▶ Selected text:

══════

Will Rauner veto ‘progressive’ bills pushed through Springfield?

By Jean Lotus Staff Reporter

Scott Drury (D-Highwood)

In the frustrating struggle at the end of May to craft a budget bill that would pass both the Illinois House and Senate, the Springfield Democrats decided to clean out their inventory of “progressive” bills — some of which have lingered for more than a decade. With Democrat majorities, the General Assembly voted to raise the state minimum wage, approve automatic voter registration, and reform school spending formulas, along with other left-leaning bills that now wait on the desk of Republican Gov. Bruce Rauner.

Will Guzzardi (D-Chicago) has said he wanted to push state Democrats to more closely resemble the national party, which is building a progressive momentum in reaction to President Donald Trump.

Meanwhile business industry leaders complained the Democrat bills were pushing Illinois to become a “business unfriendly state.”

Leaders from industry groups complained that bills passed by Democrats were really the beginning of the 2018 campaigning.

“This is one of the most unfriendly to business General Assemblies that I’ve seen in my career,” said Greg Bais, of the Illinois Manufacturing Association at a press conference May 31. “The ’18 races have already invaded into the actions of the General Assembly, and the politics of both sides have played into the action,” he said. GOP lawmakers and the Governor called the Democrats’ bills “phony.”

Minimum wage increase

The battle for a state minimum wage increase has been brewing for years. The Illinois minimum wage has been stuck at $8.25 since 2011.

An advisory referendum to raise the state minimum wage received more than 63 percent of the vote in 2014. But some cynics said it was placed on the ballot to draw more Democrat voters out to the midterm election.

Will Guzzardi (D-Chicago)

This session, Guzzardi sponsored a minimum wage hike to $15 over five years that quickly flew through the House and Senate. It was supported by Mary Flowers (D-Chicago), and others, who had been proposing minimum wage hikes since 2013. “Even if you get to work 40 hours a week, that still amounts to about $17,000 a year, which is just abject poverty,” Guzzardi said. He was building on a national “Fight for 15” movement in New York, California and other states that has raised wages.

But even other Democrats seemed cautious during a two-hour debate on the House floor.

══════

▶ Task list:
(A) Transcribe the article on Illinois "progressive" bills from "Will Rauner veto" up to and including "President Donald Trump.".
(B) What share of the vote did the 2014 advisory referendum on raising the state minimum wage receive, according to the article on Illinois "progressive" bills?

▶ Input data:
══════

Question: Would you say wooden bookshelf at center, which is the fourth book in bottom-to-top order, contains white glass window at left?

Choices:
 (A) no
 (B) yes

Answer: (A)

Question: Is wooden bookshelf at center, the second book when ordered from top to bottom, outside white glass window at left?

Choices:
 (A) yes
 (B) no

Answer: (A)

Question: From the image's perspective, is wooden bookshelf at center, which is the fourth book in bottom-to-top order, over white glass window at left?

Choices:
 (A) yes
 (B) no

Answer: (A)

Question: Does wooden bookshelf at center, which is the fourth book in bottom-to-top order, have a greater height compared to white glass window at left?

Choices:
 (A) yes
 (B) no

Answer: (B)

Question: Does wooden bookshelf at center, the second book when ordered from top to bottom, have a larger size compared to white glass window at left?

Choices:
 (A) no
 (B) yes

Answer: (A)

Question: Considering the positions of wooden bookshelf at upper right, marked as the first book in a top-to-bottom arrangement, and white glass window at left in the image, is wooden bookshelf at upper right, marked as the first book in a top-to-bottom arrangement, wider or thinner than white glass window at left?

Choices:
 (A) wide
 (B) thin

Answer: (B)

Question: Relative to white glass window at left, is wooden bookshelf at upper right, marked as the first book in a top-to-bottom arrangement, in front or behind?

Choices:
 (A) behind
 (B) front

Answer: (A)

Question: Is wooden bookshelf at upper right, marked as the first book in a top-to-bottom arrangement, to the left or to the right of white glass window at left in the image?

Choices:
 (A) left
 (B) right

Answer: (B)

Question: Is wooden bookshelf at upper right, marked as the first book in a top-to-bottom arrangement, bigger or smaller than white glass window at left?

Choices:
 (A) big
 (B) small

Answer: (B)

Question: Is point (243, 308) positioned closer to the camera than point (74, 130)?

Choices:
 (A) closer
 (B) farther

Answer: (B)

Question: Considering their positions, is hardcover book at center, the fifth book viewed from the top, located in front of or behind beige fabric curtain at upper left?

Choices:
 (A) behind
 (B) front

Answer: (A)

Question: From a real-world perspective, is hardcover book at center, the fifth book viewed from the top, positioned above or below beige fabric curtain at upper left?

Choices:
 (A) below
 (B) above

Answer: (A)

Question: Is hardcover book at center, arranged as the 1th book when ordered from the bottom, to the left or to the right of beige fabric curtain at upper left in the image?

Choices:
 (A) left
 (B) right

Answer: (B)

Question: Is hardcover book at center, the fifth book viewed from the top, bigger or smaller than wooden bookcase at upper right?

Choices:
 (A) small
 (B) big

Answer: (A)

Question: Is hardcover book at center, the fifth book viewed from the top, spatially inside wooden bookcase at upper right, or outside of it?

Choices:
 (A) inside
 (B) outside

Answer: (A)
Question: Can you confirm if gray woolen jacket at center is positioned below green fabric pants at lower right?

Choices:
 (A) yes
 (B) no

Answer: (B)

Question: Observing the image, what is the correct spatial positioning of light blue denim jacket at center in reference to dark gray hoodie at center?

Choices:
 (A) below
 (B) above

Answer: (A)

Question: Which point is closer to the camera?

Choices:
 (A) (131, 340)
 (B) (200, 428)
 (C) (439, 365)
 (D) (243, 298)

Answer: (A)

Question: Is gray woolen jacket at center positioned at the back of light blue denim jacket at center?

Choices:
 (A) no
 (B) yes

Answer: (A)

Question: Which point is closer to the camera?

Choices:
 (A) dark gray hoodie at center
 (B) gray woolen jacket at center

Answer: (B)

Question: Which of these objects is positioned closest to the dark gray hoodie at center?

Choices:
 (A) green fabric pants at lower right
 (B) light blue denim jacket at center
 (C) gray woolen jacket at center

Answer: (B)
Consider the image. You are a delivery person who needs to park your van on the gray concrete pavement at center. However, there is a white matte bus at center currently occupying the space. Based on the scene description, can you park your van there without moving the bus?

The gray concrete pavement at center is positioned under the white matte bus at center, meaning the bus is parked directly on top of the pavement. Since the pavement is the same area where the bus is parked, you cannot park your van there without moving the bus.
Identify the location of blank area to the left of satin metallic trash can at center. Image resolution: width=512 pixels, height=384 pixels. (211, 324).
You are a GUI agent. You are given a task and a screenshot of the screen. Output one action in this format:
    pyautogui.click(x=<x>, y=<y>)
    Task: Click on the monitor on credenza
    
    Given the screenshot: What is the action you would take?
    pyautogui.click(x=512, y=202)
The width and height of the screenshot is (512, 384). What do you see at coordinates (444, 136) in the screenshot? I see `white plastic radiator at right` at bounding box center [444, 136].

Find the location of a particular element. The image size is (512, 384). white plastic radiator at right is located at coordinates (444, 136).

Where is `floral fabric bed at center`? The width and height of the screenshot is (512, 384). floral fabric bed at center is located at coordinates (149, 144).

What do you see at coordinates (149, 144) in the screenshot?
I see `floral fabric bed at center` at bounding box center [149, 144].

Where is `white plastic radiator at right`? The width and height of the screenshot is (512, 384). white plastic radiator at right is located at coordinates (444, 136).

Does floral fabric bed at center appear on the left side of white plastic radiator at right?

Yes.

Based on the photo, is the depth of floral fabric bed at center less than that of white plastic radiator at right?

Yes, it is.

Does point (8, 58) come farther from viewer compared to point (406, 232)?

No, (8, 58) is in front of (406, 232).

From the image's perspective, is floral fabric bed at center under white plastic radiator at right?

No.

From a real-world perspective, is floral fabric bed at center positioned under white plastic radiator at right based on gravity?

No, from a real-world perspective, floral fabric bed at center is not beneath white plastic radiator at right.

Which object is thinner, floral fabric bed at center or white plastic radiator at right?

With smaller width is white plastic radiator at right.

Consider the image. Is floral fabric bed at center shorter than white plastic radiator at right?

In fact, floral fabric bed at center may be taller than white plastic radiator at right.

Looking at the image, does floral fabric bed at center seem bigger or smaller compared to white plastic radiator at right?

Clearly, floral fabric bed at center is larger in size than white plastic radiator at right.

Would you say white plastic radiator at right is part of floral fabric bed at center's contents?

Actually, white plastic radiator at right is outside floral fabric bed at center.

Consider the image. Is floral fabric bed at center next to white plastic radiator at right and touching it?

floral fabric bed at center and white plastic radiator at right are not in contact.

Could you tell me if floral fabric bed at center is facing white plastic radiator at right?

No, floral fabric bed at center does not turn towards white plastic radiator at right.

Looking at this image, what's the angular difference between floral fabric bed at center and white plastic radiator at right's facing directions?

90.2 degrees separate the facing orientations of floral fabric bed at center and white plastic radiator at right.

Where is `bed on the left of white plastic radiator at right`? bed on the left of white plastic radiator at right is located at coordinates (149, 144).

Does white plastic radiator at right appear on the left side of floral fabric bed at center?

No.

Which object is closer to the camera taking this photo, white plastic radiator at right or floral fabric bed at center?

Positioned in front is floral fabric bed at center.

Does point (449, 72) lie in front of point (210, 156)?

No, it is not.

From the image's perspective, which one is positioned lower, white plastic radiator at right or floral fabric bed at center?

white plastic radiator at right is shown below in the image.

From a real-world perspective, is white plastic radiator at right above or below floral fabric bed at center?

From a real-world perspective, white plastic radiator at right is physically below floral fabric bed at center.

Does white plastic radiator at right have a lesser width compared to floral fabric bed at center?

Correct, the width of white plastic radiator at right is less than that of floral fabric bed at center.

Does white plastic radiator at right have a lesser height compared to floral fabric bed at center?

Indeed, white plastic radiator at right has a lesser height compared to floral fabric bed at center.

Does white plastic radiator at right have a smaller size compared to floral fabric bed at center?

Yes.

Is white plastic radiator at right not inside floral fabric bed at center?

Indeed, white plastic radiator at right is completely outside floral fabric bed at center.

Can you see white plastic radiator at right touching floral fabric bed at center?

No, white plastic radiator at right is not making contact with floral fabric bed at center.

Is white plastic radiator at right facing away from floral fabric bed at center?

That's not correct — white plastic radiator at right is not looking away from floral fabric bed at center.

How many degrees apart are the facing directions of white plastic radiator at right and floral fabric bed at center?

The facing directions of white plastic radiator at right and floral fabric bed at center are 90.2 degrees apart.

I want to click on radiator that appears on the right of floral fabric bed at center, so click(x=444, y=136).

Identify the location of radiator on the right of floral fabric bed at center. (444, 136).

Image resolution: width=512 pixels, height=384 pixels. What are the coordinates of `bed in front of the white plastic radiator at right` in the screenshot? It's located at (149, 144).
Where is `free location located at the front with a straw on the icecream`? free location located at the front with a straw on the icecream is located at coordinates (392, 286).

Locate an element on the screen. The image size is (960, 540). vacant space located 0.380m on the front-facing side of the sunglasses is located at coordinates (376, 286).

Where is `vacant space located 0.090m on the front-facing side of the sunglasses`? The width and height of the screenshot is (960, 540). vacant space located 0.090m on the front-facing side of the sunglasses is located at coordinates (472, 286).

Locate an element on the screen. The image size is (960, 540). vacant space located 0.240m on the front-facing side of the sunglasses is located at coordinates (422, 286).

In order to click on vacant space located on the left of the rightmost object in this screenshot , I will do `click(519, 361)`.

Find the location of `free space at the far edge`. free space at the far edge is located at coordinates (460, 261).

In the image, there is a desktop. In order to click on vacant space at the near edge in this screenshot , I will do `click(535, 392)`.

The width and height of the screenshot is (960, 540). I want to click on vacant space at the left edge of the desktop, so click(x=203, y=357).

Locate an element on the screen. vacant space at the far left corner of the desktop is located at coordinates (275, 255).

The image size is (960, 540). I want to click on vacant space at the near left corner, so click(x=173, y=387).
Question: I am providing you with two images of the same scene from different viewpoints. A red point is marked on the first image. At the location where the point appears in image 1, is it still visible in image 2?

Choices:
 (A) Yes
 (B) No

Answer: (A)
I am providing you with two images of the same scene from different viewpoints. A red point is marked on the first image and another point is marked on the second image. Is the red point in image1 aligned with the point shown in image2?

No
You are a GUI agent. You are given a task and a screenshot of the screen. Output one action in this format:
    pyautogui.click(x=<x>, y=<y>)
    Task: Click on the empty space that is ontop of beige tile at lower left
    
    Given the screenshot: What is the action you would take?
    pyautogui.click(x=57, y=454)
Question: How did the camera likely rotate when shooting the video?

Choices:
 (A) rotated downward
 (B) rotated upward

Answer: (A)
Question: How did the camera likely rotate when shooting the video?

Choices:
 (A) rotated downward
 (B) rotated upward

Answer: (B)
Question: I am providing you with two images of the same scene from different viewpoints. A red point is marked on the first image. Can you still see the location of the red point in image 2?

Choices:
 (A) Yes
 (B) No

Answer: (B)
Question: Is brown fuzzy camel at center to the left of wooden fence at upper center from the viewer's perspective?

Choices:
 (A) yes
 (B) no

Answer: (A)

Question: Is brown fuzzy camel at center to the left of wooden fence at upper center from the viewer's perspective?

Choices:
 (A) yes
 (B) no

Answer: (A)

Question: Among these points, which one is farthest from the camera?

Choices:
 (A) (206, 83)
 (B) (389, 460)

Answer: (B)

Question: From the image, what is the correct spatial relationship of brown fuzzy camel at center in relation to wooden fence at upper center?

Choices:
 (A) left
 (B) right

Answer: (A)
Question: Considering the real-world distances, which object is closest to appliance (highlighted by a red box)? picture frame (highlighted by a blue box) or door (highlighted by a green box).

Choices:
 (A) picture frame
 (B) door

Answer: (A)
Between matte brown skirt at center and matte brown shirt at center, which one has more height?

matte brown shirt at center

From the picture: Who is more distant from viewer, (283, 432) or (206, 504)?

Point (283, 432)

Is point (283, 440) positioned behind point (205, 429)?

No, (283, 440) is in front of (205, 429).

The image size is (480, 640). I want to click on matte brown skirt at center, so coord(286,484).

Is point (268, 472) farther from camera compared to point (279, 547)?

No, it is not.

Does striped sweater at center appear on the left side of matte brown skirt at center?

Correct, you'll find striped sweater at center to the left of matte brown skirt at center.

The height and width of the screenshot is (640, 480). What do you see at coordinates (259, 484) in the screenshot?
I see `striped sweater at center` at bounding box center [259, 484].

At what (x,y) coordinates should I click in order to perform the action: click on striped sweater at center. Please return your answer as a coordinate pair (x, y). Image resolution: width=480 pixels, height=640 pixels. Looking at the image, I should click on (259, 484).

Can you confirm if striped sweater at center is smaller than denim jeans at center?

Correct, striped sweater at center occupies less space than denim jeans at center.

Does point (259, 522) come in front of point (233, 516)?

══════

▶ Answers by item number:
(A)
Will Rauner veto ‘progressive’ bills pushed through Springfield?

By Jean Lotus Staff Reporter

Scott Drury (D-Highwood)

In the frustrating struggle at the end of May to craft a budget bill that would pass both the Illinois House and Senate, the Springfield Democrats decided to clean out their inventory of “progressive” bills — some of which have lingered for more than a decade. With Democrat majorities, the General Assembly voted to raise the state minimum wage, approve automatic voter registration, and reform school spending formulas, along with other left-leaning bills that now wait on the desk of Republican Gov. Bruce Rauner.

Will Guzzardi (D-Chicago) has said he wanted to push state Democrats to more closely resemble the national party, which is building a progressive momentum in reaction to President Donald Trump.

(B) More than 63 percent.